Golden Langur Habitat

Golden Langur Habitat


  • Villagers of Assam are protesting against the tag of a sanctuary for a ‘Golden Langur Habitat’.


  • The Assam Forest Department had issued a preliminary notification to convert 19.85 sq km of forest into ‘Kakoijna Bamuni Hill Wildlife Sanctuary’.
  • Kakoijna Reserve Forest is very famous for the Golden Langur.
  • Villagers have demanded that the ‘traditional idea of ​​wildlife sanctuary’ be dropped and the reserve forest be converted into a community forest resource by using the Forest Rights Act, 2006, so that the community co-participates for sustainable conservation. Managed system to be ensured.
  • Villagers reported that the conservation efforts of the local people have helped the concerned authorities to reduce the forest canopy from 5% to 70% in almost three decades and increase the population of ‘Golden Swarna Langur’ from 100 to 600.
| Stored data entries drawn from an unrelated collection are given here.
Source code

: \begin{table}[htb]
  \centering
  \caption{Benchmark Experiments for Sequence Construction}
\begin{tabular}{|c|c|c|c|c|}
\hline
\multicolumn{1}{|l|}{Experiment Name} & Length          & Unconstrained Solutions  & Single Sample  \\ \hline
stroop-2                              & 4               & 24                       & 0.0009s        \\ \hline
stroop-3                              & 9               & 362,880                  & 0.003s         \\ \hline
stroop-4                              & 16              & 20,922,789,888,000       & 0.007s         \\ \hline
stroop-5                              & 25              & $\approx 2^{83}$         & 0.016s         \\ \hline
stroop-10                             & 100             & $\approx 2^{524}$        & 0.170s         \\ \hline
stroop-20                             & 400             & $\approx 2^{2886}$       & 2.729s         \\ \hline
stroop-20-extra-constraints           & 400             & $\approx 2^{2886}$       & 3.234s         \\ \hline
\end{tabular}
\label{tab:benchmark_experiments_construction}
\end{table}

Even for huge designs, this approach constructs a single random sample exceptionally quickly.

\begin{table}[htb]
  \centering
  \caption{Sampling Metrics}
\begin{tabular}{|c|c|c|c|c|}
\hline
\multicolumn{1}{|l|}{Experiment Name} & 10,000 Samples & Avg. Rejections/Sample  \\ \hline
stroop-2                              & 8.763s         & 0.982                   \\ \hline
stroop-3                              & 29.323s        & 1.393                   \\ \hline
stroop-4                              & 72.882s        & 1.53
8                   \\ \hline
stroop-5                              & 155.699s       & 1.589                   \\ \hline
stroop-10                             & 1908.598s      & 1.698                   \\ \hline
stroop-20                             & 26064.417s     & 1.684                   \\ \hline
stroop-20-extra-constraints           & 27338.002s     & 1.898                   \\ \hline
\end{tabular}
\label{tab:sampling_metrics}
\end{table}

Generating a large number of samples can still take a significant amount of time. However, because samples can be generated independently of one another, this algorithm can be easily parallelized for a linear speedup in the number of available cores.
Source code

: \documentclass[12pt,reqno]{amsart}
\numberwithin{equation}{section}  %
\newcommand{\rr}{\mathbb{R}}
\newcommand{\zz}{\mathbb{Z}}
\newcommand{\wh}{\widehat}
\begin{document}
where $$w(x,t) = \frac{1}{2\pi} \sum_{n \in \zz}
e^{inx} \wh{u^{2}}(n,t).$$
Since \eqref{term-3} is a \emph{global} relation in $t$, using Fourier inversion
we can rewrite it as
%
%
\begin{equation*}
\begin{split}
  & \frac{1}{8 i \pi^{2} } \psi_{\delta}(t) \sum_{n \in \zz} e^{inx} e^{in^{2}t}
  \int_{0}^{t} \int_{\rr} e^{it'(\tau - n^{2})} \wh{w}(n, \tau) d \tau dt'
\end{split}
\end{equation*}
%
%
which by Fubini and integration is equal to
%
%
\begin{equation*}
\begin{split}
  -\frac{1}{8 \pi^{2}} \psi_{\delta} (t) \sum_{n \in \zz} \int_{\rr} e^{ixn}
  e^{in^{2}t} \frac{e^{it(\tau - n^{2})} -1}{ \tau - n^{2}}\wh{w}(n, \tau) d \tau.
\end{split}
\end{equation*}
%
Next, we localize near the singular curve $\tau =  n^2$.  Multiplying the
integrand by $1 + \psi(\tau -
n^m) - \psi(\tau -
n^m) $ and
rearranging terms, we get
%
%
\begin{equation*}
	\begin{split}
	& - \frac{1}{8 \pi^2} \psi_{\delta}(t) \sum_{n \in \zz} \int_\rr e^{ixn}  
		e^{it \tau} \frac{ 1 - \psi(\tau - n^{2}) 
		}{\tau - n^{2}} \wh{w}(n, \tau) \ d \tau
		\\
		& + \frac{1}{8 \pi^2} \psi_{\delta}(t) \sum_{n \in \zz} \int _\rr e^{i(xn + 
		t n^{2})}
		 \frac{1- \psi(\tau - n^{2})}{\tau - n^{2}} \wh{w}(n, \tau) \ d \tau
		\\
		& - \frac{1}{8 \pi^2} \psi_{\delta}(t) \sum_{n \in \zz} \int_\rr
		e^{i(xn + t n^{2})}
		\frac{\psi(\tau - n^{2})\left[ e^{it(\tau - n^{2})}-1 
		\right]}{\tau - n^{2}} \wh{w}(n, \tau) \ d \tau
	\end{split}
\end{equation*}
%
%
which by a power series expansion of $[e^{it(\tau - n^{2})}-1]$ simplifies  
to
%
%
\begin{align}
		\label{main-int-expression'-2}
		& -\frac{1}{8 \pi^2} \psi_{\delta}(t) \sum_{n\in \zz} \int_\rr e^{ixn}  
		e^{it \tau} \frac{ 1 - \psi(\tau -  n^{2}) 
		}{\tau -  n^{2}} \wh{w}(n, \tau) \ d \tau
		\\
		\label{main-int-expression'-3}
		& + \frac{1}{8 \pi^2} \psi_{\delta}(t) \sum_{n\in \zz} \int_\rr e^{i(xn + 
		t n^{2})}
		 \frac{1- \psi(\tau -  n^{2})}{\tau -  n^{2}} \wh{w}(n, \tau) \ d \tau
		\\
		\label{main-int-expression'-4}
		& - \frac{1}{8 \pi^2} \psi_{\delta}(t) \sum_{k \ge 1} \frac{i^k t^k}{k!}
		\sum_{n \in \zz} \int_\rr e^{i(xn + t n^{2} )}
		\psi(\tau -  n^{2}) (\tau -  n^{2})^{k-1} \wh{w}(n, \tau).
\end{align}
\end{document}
Difference between Wildlife Sanctuary, Reserved Forest and Community Forest Resource:

  • Wildlife Sanctuary: This is the place which is specially reserved for the use of wildlife, in which animals, reptiles, insects, birds etc. are present. Its purpose is to provide wildlife with a place where they can keep their populations viable for a lifetime.
  • The Wildlife Protection Act, 1972 empowers the central and state governments to declare any area as a wildlife sanctuary or a national park.
  • Reserved Forests: Reserved forests are the most restricted forests and are created by the state government on any forest land or barren land that is the property of the government. The movement of local people is prohibited in the reserved forests without the special permission of any forest officer.
  • Community Forest Resources: As per section 2(a) of the Forest Rights Act, these are the resources existing in common forest lands within the traditional or customary boundaries of the village where communities have traditional access to forests and protected areas such as sanctuaries and national parks.

About Golden Langur:

 Scientific name: Trachypithecus geei

  • Golden langurs can be identified by the color of their fur, after which they are named.
  • It has been observed that their fur changes color according to the season as well as the geographical location (the area they live in).
  • Their coloration in puberty also differs from that of adults as they are almost pure white.
  • They are highly dependent on trees with upper canopy in the forests. They are also known as leaf monkeys.
  • Habitat: It is found in western Assam and areas along the Indo-Bhutan border.
  • Their habitat is confined to an area surrounded by four geographical sites: Bhutan (North), the Manas River (East), the Sankosh River (West), and the foothills of the Brahmaputra River (South).

To risk:

  • Restricted Habitat: As mentioned above, their habitats are restricted by natural limits and they are heading towards extinction.
  • Habitat fragmentation: Their habitat in Assam has been largely fragmented, especially after rural electrification and large-scale deforestation.
  • Inbreeding: Constraints such as lack of dense forests due to deforestation have increased the risk of inbreeding in golden langurs.

Conservation Efforts:

  • The Central Zoo Authority, New Delhi in 2011 entrusted a project to the state zoo for conservation, breeding of golden langur in Assam.
  • In the year 2009, their estimated number in Assam was 5,140. The census could not be completed in 2020 due to the Kovid-19 lockdown.

Protection Status:

  • Schedule I species under the Wildlife Protection Act (1972).
  • Listed in Appendix I of the Convention on International Trade in Wildlife and Flora (CITES).
  • This species has been kept in the category of Endangered in the IUCN Red List.